20 e poucos anos: Descrenças
Estavam deitados um de frente para o outro. Olhos fechados. Lô interpelou:
- Você acredita em Deus?
Raul abriu os olhos e levantou as sobrancelhas. Sabia nunca poder escapar daquelas perguntas inadequadas
à queima-roupa.
à queima-roupa.
- O momento é inadequado? - Lô perguntou sem interesse.
- Acredito sim. Acredito em Deus - respondeu Raul num suspiro.

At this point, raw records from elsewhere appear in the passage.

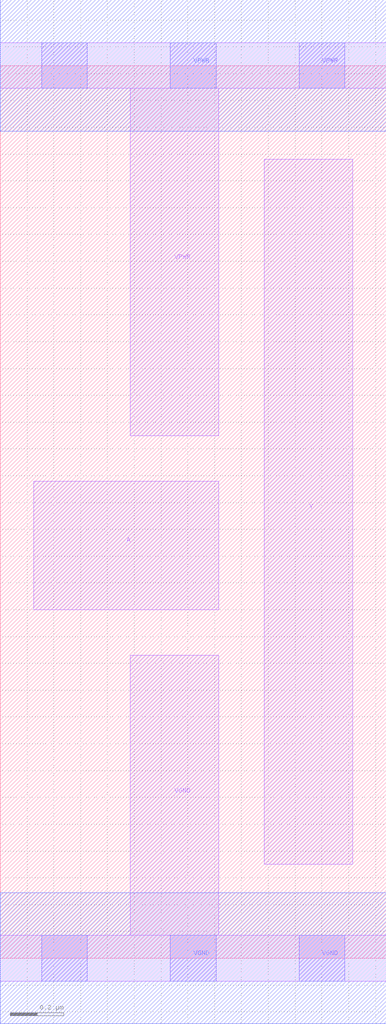
<source format=lef>
# Copyright 2020 The SkyWater PDK Authors
#
# Licensed under the Apache License, Version 2.0 (the "License");
# you may not use this file except in compliance with the License.
# You may obtain a copy of the License at
#
#     https://www.apache.org/licenses/LICENSE-2.0
#
# Unless required by applicable law or agreed to in writing, software
# distributed under the License is distributed on an "AS IS" BASIS,
# WITHOUT WARRANTIES OR CONDITIONS OF ANY KIND, either express or implied.
# See the License for the specific language governing permissions and
# limitations under the License.
#
# SPDX-License-Identifier: Apache-2.0

VERSION 5.7 ;
  NAMESCASESENSITIVE ON ;
  NOWIREEXTENSIONATPIN ON ;
  DIVIDERCHAR "/" ;
  BUSBITCHARS "[]" ;
UNITS
  DATABASE MICRONS 200 ;
END UNITS
MACRO sky130_fd_sc_ms__inv_1
  CLASS CORE ;
  SOURCE USER ;
  FOREIGN sky130_fd_sc_ms__inv_1 ;
  ORIGIN  0.000000  0.000000 ;
  SIZE  1.440000 BY  3.330000 ;
  SYMMETRY X Y ;
  SITE unit ;
  PIN A
    ANTENNAGATEAREA  0.312600 ;
    DIRECTION INPUT ;
    USE SIGNAL ;
    PORT
      LAYER li1 ;
        RECT 0.125000 1.300000 0.815000 1.780000 ;
    END
  END A
  PIN Y
    ANTENNADIFFAREA  0.524500 ;
    DIRECTION OUTPUT ;
    USE SIGNAL ;
    PORT
      LAYER li1 ;
        RECT 0.985000 0.350000 1.315000 2.980000 ;
    END
  END Y
  PIN VGND
    DIRECTION INOUT ;
    USE GROUND ;
    PORT
      LAYER li1 ;
        RECT 0.000000 -0.085000 1.440000 0.085000 ;
        RECT 0.485000  0.085000 0.815000 1.130000 ;
      LAYER mcon ;
        RECT 0.155000 -0.085000 0.325000 0.085000 ;
        RECT 0.635000 -0.085000 0.805000 0.085000 ;
        RECT 1.115000 -0.085000 1.285000 0.085000 ;
      LAYER met1 ;
        RECT 0.000000 -0.245000 1.440000 0.245000 ;
    END
  END VGND
  PIN VPWR
    DIRECTION INOUT ;
    USE POWER ;
    PORT
      LAYER li1 ;
        RECT 0.000000 3.245000 1.440000 3.415000 ;
        RECT 0.485000 1.950000 0.815000 3.245000 ;
      LAYER mcon ;
        RECT 0.155000 3.245000 0.325000 3.415000 ;
        RECT 0.635000 3.245000 0.805000 3.415000 ;
        RECT 1.115000 3.245000 1.285000 3.415000 ;
      LAYER met1 ;
        RECT 0.000000 3.085000 1.440000 3.575000 ;
    END
  END VPWR
END sky130_fd_sc_ms__inv_1

</source>
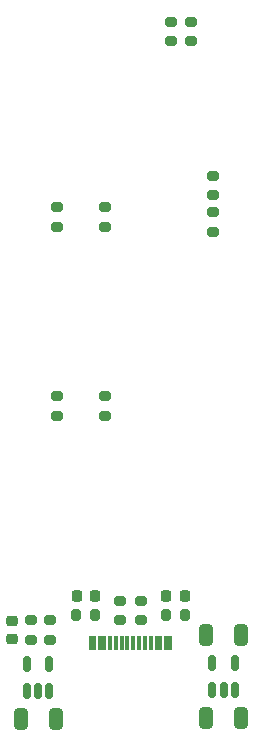
<source format=gtp>
%TF.GenerationSoftware,KiCad,Pcbnew,(6.0.5)*%
%TF.CreationDate,2022-11-21T17:11:25+07:00*%
%TF.ProjectId,Smart_P_ESP_3,536d6172-745f-4505-9f45-53505f332e6b,rev?*%
%TF.SameCoordinates,PX88da2e0PY8b54f20*%
%TF.FileFunction,Paste,Top*%
%TF.FilePolarity,Positive*%
%FSLAX46Y46*%
G04 Gerber Fmt 4.6, Leading zero omitted, Abs format (unit mm)*
G04 Created by KiCad (PCBNEW (6.0.5)) date 2022-11-21 17:11:25*
%MOMM*%
%LPD*%
G01*
G04 APERTURE LIST*
G04 Aperture macros list*
%AMRoundRect*
0 Rectangle with rounded corners*
0 $1 Rounding radius*
0 $2 $3 $4 $5 $6 $7 $8 $9 X,Y pos of 4 corners*
0 Add a 4 corners polygon primitive as box body*
4,1,4,$2,$3,$4,$5,$6,$7,$8,$9,$2,$3,0*
0 Add four circle primitives for the rounded corners*
1,1,$1+$1,$2,$3*
1,1,$1+$1,$4,$5*
1,1,$1+$1,$6,$7*
1,1,$1+$1,$8,$9*
0 Add four rect primitives between the rounded corners*
20,1,$1+$1,$2,$3,$4,$5,0*
20,1,$1+$1,$4,$5,$6,$7,0*
20,1,$1+$1,$6,$7,$8,$9,0*
20,1,$1+$1,$8,$9,$2,$3,0*%
G04 Aperture macros list end*
%ADD10RoundRect,0.200000X0.275000X-0.200000X0.275000X0.200000X-0.275000X0.200000X-0.275000X-0.200000X0*%
%ADD11RoundRect,0.200000X0.200000X0.275000X-0.200000X0.275000X-0.200000X-0.275000X0.200000X-0.275000X0*%
%ADD12RoundRect,0.218750X0.256250X-0.218750X0.256250X0.218750X-0.256250X0.218750X-0.256250X-0.218750X0*%
%ADD13RoundRect,0.250000X-0.325000X-0.650000X0.325000X-0.650000X0.325000X0.650000X-0.325000X0.650000X0*%
%ADD14RoundRect,0.250000X0.325000X0.650000X-0.325000X0.650000X-0.325000X-0.650000X0.325000X-0.650000X0*%
%ADD15RoundRect,0.218750X0.218750X0.256250X-0.218750X0.256250X-0.218750X-0.256250X0.218750X-0.256250X0*%
%ADD16RoundRect,0.218750X-0.218750X-0.256250X0.218750X-0.256250X0.218750X0.256250X-0.218750X0.256250X0*%
%ADD17RoundRect,0.200000X-0.200000X-0.275000X0.200000X-0.275000X0.200000X0.275000X-0.200000X0.275000X0*%
%ADD18RoundRect,0.150000X0.150000X-0.512500X0.150000X0.512500X-0.150000X0.512500X-0.150000X-0.512500X0*%
%ADD19RoundRect,0.200000X-0.275000X0.200000X-0.275000X-0.200000X0.275000X-0.200000X0.275000X0.200000X0*%
%ADD20R,0.300000X1.150000*%
G04 APERTURE END LIST*
D10*
%TO.C,R19*%
X18000000Y42650000D03*
X18000000Y44300000D03*
%TD*%
D11*
%TO.C,R6*%
X8025000Y10200000D03*
X6375000Y10200000D03*
%TD*%
D10*
%TO.C,R28*%
X4750000Y27075000D03*
X4750000Y28725000D03*
%TD*%
D12*
%TO.C,D6*%
X950000Y8162500D03*
X950000Y9737500D03*
%TD*%
D10*
%TO.C,R29*%
X8850000Y27075000D03*
X8850000Y28725000D03*
%TD*%
D13*
%TO.C,C6*%
X17425000Y8500000D03*
X20375000Y8500000D03*
%TD*%
D14*
%TO.C,C11*%
X4675000Y1450000D03*
X1725000Y1450000D03*
%TD*%
D10*
%TO.C,R24*%
X16100000Y58775000D03*
X16100000Y60425000D03*
%TD*%
D15*
%TO.C,D3*%
X15587500Y11850000D03*
X14012500Y11850000D03*
%TD*%
D16*
%TO.C,D4*%
X6462500Y11850000D03*
X8037500Y11850000D03*
%TD*%
D14*
%TO.C,C5*%
X20375000Y1500000D03*
X17425000Y1500000D03*
%TD*%
D17*
%TO.C,R9*%
X13975000Y10200000D03*
X15625000Y10200000D03*
%TD*%
D10*
%TO.C,R27*%
X8850000Y43075000D03*
X8850000Y44725000D03*
%TD*%
D18*
%TO.C,U4*%
X2250000Y3812500D03*
X3200000Y3812500D03*
X4150000Y3812500D03*
X4150000Y6087500D03*
X2250000Y6087500D03*
%TD*%
D10*
%TO.C,R15*%
X2600000Y8125000D03*
X2600000Y9775000D03*
%TD*%
%TO.C,R25*%
X14400000Y58775000D03*
X14400000Y60425000D03*
%TD*%
%TO.C,R26*%
X4750000Y43075000D03*
X4750000Y44725000D03*
%TD*%
D19*
%TO.C,R16*%
X4200000Y9775000D03*
X4200000Y8125000D03*
%TD*%
D20*
%TO.C,J1*%
X7650000Y7870000D03*
X8450000Y7870000D03*
X9750000Y7870000D03*
X10750000Y7870000D03*
X11250000Y7870000D03*
X12250000Y7870000D03*
X13550000Y7870000D03*
X14350000Y7870000D03*
X14050000Y7870000D03*
X13250000Y7870000D03*
X12750000Y7870000D03*
X11750000Y7870000D03*
X10250000Y7870000D03*
X9250000Y7870000D03*
X8750000Y7870000D03*
X7950000Y7870000D03*
%TD*%
D18*
%TO.C,U1*%
X17950000Y3862500D03*
X18900000Y3862500D03*
X19850000Y3862500D03*
X19850000Y6137500D03*
X17950000Y6137500D03*
%TD*%
D10*
%TO.C,R20*%
X18000000Y45750000D03*
X18000000Y47400000D03*
%TD*%
%TO.C,R10*%
X10100000Y9775000D03*
X10100000Y11425000D03*
%TD*%
%TO.C,R11*%
X11900000Y9775000D03*
X11900000Y11425000D03*
%TD*%
M02*

</source>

Um instante se passou, Raul esperançoso que ela tivesse desistido de seguir adiante. Mas resistir era inútil.
- Mas como você acredita em Deus se me disse outro dia que não acredita na humanidade?
- Ah, sei lá. Você quer mesmo falar disso agora?
- Sim, por quê? Não pode?
Raul pensou em dar uma resposta mal-criada, mas já sabia bem o rumo que as coisas tomariam.
- Se Deus criou a humanidade e você acredita em Deus, como não acreditar na humanidade?
- Não sei, Lô: as pessoas são incoerentes mesmo. Sou humano, é direito meu. Devia até constar na Constituição Federal ou na Declaração dos Direitos Humanos.
- Eu acredito em coerência interna. Acredito que, dentro de você, há uma explicação. Você só não sabe qual é ou simplesmente não quer me dizer.
- E por que eu não te diria?
- Porque são duas da manhã e você está cansado.
Raul riu.
- A coisa mais sensata que você disse hoje. Religião às duas da manhã?
- Você é o bom moço católico, Raul. Eu fugia da catequese, você sabe.
- Fugia pra comprar pipoca na praça.
- Gula: pecado capital.
Os dois riram.
- Eu acredito nas instituições católicas. Como o casamento. E o amor.
- Não sei como pode uma coisa dessas... Mas te respeito mesmo assim.
- É muito maior prova de amizade respeitar as descrenças alheias do que as crenças, eu acho.
- Eu não acredito no amor e ele não é uma instituição católica, meu caro - ela coçou o ombro nu - Não sei de onde você tirou isso.
- Okay, você está certa. Acredito na família.
- O bom modelo católico.
- Nuclear, você diz? Não, não. Falo dos valores.
- Cristãos e não católicos.
- Pode ser - considerou Raul.
- Mas não precisa ser cristão para ter bons valores.
- É, faz sentido - ponderou ele - Conheço uma pá de gente sem religião que é gente boa. Boníssima.
- Eu acredito em amizade. Acho que é uma das coisas mais importantes da vida ou, pelo menos, uma daquelas coisas em que eu realmente acredito.
- Eu acredito em amizade, mas não acredito em amizade entre homem e mulher.
- Ah eu acredito. Dá para não ter segundas intenções sim. De uma das partes pelo menos, acho.
- Não, não é assim que funciona.
Ela olhou através dele:
- Tenho fé na juventude.
Ele sorriu para ela, que continuou:
- Tenho fé em nós.
A ambiguidade tinha um gosto estranho. Indefinível como as palavras de Lô: entre o doce e o amargo. Continuou olhando um pouco mais para aquela que considerava sua melhor amiga. Lô se levantou, vestiu o pijama, largado na banqueta do quarto e saiu para a cozinha. Não, ele não queria um chá: queria passar mais alguns instantes calado e sozinho, pensando e repassando e matutando sobre tudo aquilo em que realmente acreditava.